TEXT SHOWN:
5Q+1: It's pronounced "Dow-thut"
One of the advantages of living and working on Capitol Hill is that there are all kinds of interesting people who live in your neighborhood. I mean, there is this house a block or so away from my computer keyboard that, these days, has all kinds of people in black suits in black cars around it these days. I think it has something to do with it being the home of the junior senator from Illinois. But I digress. Another very interesting thinker, when it comes to religion and public life, also lives in this neighborhood. His name is Ross Douthat of The Atlantic and he is someone who shows up in all kinds of interesting places around this very small town talking about all kinds of interesting things. Check out this interesting Pew Forum session on God and the Democratic Party, with the omnipresent Amy Sullivan and E.J. Dionne.

RAW DATA:
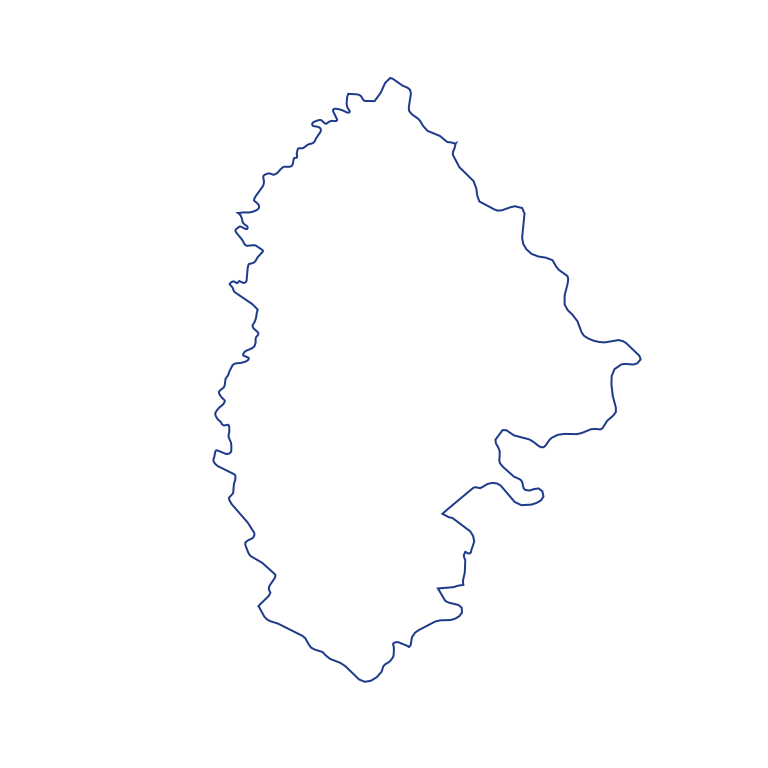 Luhans'k, Equal Earth projection, rotated 31°
{"feature_id": "UKR-329", "entity_name": "Luhans'k", "entity_type": "Region", "adm_level": 1, "iso_a3": "UKR", "parent_name": "Ukraine", "parent_adm1": "", "projection": "equal_earth", "projection_center": [38.683, 48.937], "detail": "fine", "context": "isolated", "style": "outline", "palette": "blue", "viewbox_px": 768, "rotation_deg": 31, "n_neighbors": 0, "source": "natural_earth", "source_scale": "10m", "svg_char_len": 6165}
<svg xmlns="http://www.w3.org/2000/svg" viewBox="0 0 768 768"><g transform="rotate(31 384 384)"><path d="M234.6,117.9L246.3,118.7L251.4,117.9L254.8,118.4L257.4,121.0L262.9,134.4L265.0,137.0L268.7,138.4L276.8,139.1L280.0,140.1L284.3,142.6L291.0,144.6L304.3,142.6L313.3,144.0L315.1,143.4L316.7,142.5L321.2,141.2L321.6,140.6L321.6,141.2L323.1,145.8L323.6,149.5L324.6,151.6L325.8,152.6L336.9,159.3L356.1,163.9L362.3,168.7L366.8,174.4L371.7,178.4L389.1,177.5L392.2,176.8L395.7,174.3L401.5,167.2L404.7,164.2L411.8,162.0L416.7,165.6L427.0,187.4L431.2,192.2L436.5,195.1L443.5,196.5L450.7,195.2L457.8,192.3L464.7,191.1L471.4,194.8L475.0,196.1L485.7,197.0L488.1,199.5L490.2,204.8L493.1,214.8L497.9,222.9L503.5,226.1L510.0,227.6L517.5,230.6L527.1,238.2L530.8,239.7L535.8,239.8L541.5,238.9L547.0,237.1L551.6,234.8L562.5,225.5L566.9,224.2L570.5,224.2L588.5,228.3L591.3,230.8L590.5,235.7L587.7,238.9L580.6,242.4L577.4,244.9L573.9,252.6L575.1,260.0L579.0,267.0L586.3,276.5L595.0,284.9L597.2,288.7L596.8,292.8L594.2,300.8L594.1,309.3L592.7,311.6L588.3,313.6L584.8,316.1L578.7,324.2L575.2,327.6L564.4,333.8L559.3,337.9L555.5,343.6L554.6,346.9L554.2,353.6L553.3,356.0L551.2,357.3L548.3,357.5L542.8,356.7L537.2,356.6L522.0,361.1L512.6,360.6L509.4,362.5L508.2,374.4L510.7,377.4L514.5,379.4L517.9,382.2L520.4,386.5L521.9,389.7L524.0,392.1L528.4,393.7L543.1,396.5L549.5,395.7L551.7,396.1L553.6,397.5L557.2,401.3L559.5,402.1L563.6,400.4L566.8,396.7L570.3,393.9L575.0,394.4L578.6,398.3L578.5,402.9L575.9,407.5L572.4,411.5L564.2,417.1L556.8,417.8L536.2,410.9L532.0,411.1L528.0,412.8L524.3,416.3L522.8,418.9L521.5,421.6L520.0,423.8L515.4,425.4L513.9,427.3L502.8,459.3L500.9,465.2L508.1,464.8L511.7,463.6L533.8,465.9L538.7,468.4L542.4,472.5L543.9,478.7L544.1,480.4L545.2,483.5L544.4,485.5L542.7,486.0L540.9,485.9L540.1,486.0L540.6,489.7L542.4,491.7L544.3,493.0L550.3,503.9L552.3,510.0L553.7,513.3L555.5,515.3L551.3,518.8L548.1,522.4L535.5,531.5L548.4,538.4L552.2,538.0L561.9,535.0L565.9,535.8L568.6,539.8L568.1,544.4L565.7,548.8L562.6,552.0L553.7,557.8L550.2,561.3L540.9,576.4L538.7,581.1L538.4,586.7L541.3,594.1L541.0,596.3L540.5,596.7L539.3,596.4L529.1,598.0L527.1,599.2L525.6,601.4L526.0,602.7L527.5,604.0L529.4,606.7L532.1,611.9L532.4,614.3L532.0,618.0L531.4,619.9L529.4,623.6L528.9,625.7L529.0,627.4L529.9,630.6L530.1,632.2L528.8,639.0L525.7,645.0L521.0,649.1L514.9,650.1L496.2,645.8L490.5,645.5L479.1,647.4L473.6,646.6L469.4,645.4L461.3,647.3L457.2,647.5L453.8,646.1L447.5,642.5L443.7,641.9L416.5,644.0L409.0,645.8L405.3,646.1L401.5,645.2L391.4,639.3L390.9,639.2L391.2,637.1L394.4,624.8L394.1,621.4L391.6,619.7L390.7,618.8L389.9,617.0L389.8,614.9L390.3,606.9L389.9,604.8L389.1,603.4L371.7,600.0L358.4,600.2L356.6,599.6L354.3,598.3L349.6,594.7L347.8,593.0L346.8,591.5L347.3,589.6L347.7,588.7L348.6,587.0L350.3,584.7L350.7,583.7L351.0,582.5L350.7,580.4L350.1,579.2L349.4,578.4L338.6,573.0L315.2,565.4L311.3,563.2L310.2,562.2L309.7,561.3L310.9,555.6L310.4,554.1L307.5,548.4L306.6,546.1L306.1,543.7L305.2,541.4L304.1,539.5L303.3,538.8L302.3,538.5L283.7,540.0L280.8,539.5L278.4,538.5L277.4,537.7L276.8,536.8L276.0,533.7L274.3,529.2L274.2,527.7L274.6,527.1L275.7,526.7L284.2,525.4L285.7,524.8L286.9,523.6L287.6,522.1L287.8,520.8L287.4,519.7L284.8,515.3L283.0,513.0L279.1,510.3L277.3,508.4L276.4,505.6L275.6,503.9L273.6,500.7L272.3,499.5L271.2,499.3L268.7,501.6L267.9,502.0L266.9,502.0L265.8,501.9L263.4,500.5L259.9,500.0L258.3,499.3L255.8,497.7L254.8,496.6L254.3,495.6L254.3,493.8L254.4,492.0L254.9,489.1L256.4,485.0L256.7,483.2L256.5,480.9L255.9,480.2L254.9,479.8L252.1,479.2L249.7,478.3L247.8,477.2L246.9,476.2L246.5,475.3L246.9,473.4L248.4,469.6L248.4,468.3L248.0,466.9L245.4,460.8L245.9,457.1L245.0,452.9L244.5,446.1L245.1,444.4L245.8,443.3L246.9,442.2L251.1,439.1L254.1,435.7L255.0,433.8L255.2,432.3L254.8,431.6L253.9,431.3L249.3,432.0L248.4,431.9L247.8,430.6L247.9,428.6L248.5,426.8L252.3,421.6L253.1,419.8L253.4,418.6L253.3,417.0L252.6,414.5L250.9,411.9L250.3,410.3L250.3,409.0L250.6,407.9L250.7,406.3L250.3,405.4L249.5,404.7L243.6,403.5L242.1,402.6L241.4,401.8L241.1,400.9L241.1,397.4L240.8,395.7L240.3,393.4L238.1,387.9L237.5,385.3L230.3,383.4L209.4,382.2L208.2,382.0L207.0,381.4L205.2,379.8L203.9,379.1L200.5,378.1L200.2,377.4L200.3,376.5L201.1,374.7L201.7,374.0L202.3,373.5L203.3,373.3L205.4,373.4L206.2,373.2L206.5,372.5L206.7,370.9L207.0,370.3L210.8,369.9L211.7,369.6L212.4,369.1L213.0,367.7L213.1,366.5L207.8,355.6L206.7,352.7L206.4,350.8L209.5,347.7L210.3,345.9L210.5,345.0L210.4,341.5L210.5,339.7L211.8,333.6L211.9,332.4L211.2,331.9L210.3,331.7L202.7,331.4L201.0,332.0L195.4,336.1L193.6,336.3L192.6,336.0L187.6,333.2L179.6,330.4L178.0,329.5L177.4,328.6L177.4,327.6L178.9,323.8L179.4,323.1L180.2,322.8L185.3,322.5L186.2,322.2L186.8,321.6L186.7,320.2L185.9,319.6L184.9,319.2L181.5,318.9L179.6,318.2L176.8,315.2L174.6,313.6L172.9,312.8L170.8,312.7L175.3,309.2L180.2,306.4L182.7,304.0L185.4,300.4L186.0,298.7L186.1,297.5L185.8,296.7L184.8,295.5L184.1,294.9L182.0,294.3L178.8,293.9L177.9,293.5L177.4,291.7L177.3,288.9L178.3,277.0L178.1,275.4L177.0,272.4L174.0,269.0L173.5,267.7L173.7,266.8L174.1,265.9L176.3,263.1L177.9,262.3L180.7,261.8L181.7,261.4L182.7,260.2L183.9,257.9L184.6,254.0L185.6,250.5L186.1,249.6L186.8,249.0L190.7,246.8L191.5,246.1L192.5,244.8L192.7,243.9L192.5,242.2L190.7,237.6L190.7,236.4L192.4,235.3L192.7,234.6L192.6,234.0L190.5,231.4L189.4,228.1L189.1,226.8L189.6,225.7L191.8,224.6L192.7,223.9L193.6,222.7L195.2,218.5L195.9,217.4L198.1,215.2L199.1,213.9L199.6,211.9L199.4,210.0L199.3,207.2L199.7,200.7L199.5,199.7L199.2,199.0L198.2,197.9L197.3,197.5L196.3,197.4L195.4,197.5L190.4,199.3L189.6,199.2L188.8,198.6L188.3,197.3L188.5,196.3L188.9,195.5L191.1,192.6L193.0,190.7L193.8,190.3L194.7,190.2L199.1,191.1L200.4,190.8L202.0,187.3L203.2,185.8L203.8,185.3L206.3,184.1L207.8,182.8L207.9,182.1L207.5,181.4L199.9,176.4L199.1,175.2L199.6,173.9L200.6,173.0L203.8,171.7L207.4,170.8L212.5,170.3L213.4,169.9L214.3,169.2L214.4,168.4L214.1,167.8L209.8,165.5L207.6,163.0L204.7,157.3L203.9,153.7L211.9,149.5L214.2,148.9L216.3,149.2L219.6,151.0L221.5,151.4L230.2,146.4L231.2,136.2L229.9,125.4L231.7,118.5L234.6,117.9Z" fill="none" stroke="#1e3a8a" stroke-width="2"/></g></svg>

REQUIRED WORK:
(a) Rename "neighborhood" to "district" in the post about Ross Douthat, reproducing it starting with "5Q+1: It's pronounced" and going on through "and E.J. Dionne.".
(b) Continue the post about Ross Douthat from the point where it stops.

EXPECTED ANSWERS:
(a)
5Q+1: It's pronounced "Dow-thut"
One of the advantages of living and working on Capitol Hill is that there are all kinds of interesting people who live in your district. I mean, there is this house a block or so away from my computer keyboard that, these days, has all kinds of people in black suits in black cars around it these days. I think it has something to do with it being the home of the junior senator from Illinois. But I digress. Another very interesting thinker, when it comes to religion and public life, also lives in this district. His name is Ross Douthat of The Atlantic and he is someone who shows up in all kinds of interesting places around this very small town talking about all kinds of interesting things. Check out this interesting Pew Forum session on God and the Democratic Party, with the omnipresent Amy Sullivan and E.J. Dionne.

(b)
If you want to know more about Douthat, here is what they say about him at his day job:
Ross Douthat is a senior editor at The Atlantic and the author of Privilege: Harvard and the Education of the Ruling Class (Hyperion, 2005), and Grand New Party, with Reihan Salam, which is forthcoming in 2008 from Doubleday. He is the film critic for National Review, and his work has also appeared in The New York Times, The Wall Street Journal, The Weekly Standard, GQ, Slate and other publications. A native of New Haven, Connecticut, he now lives in Washington. ...
Of course, these days, you also need to know that he is the co-author, with Reihan Salam, of the new and much-discussed book "Grand New Party: How Republicans Can Win the Working Class and Save the American Dream."
You also need to read this man's weblog over at The Atlantic, where there is currently a very lively discussion on this provocative question: Why are modern Evangelical Protestants more pro-life than modern Catholics? Yikes.
And, of course, the name is pronounced "Dow-thut."
So here we go, with the standard 5Q+1 questions:
(1) Where do you get your news about religion?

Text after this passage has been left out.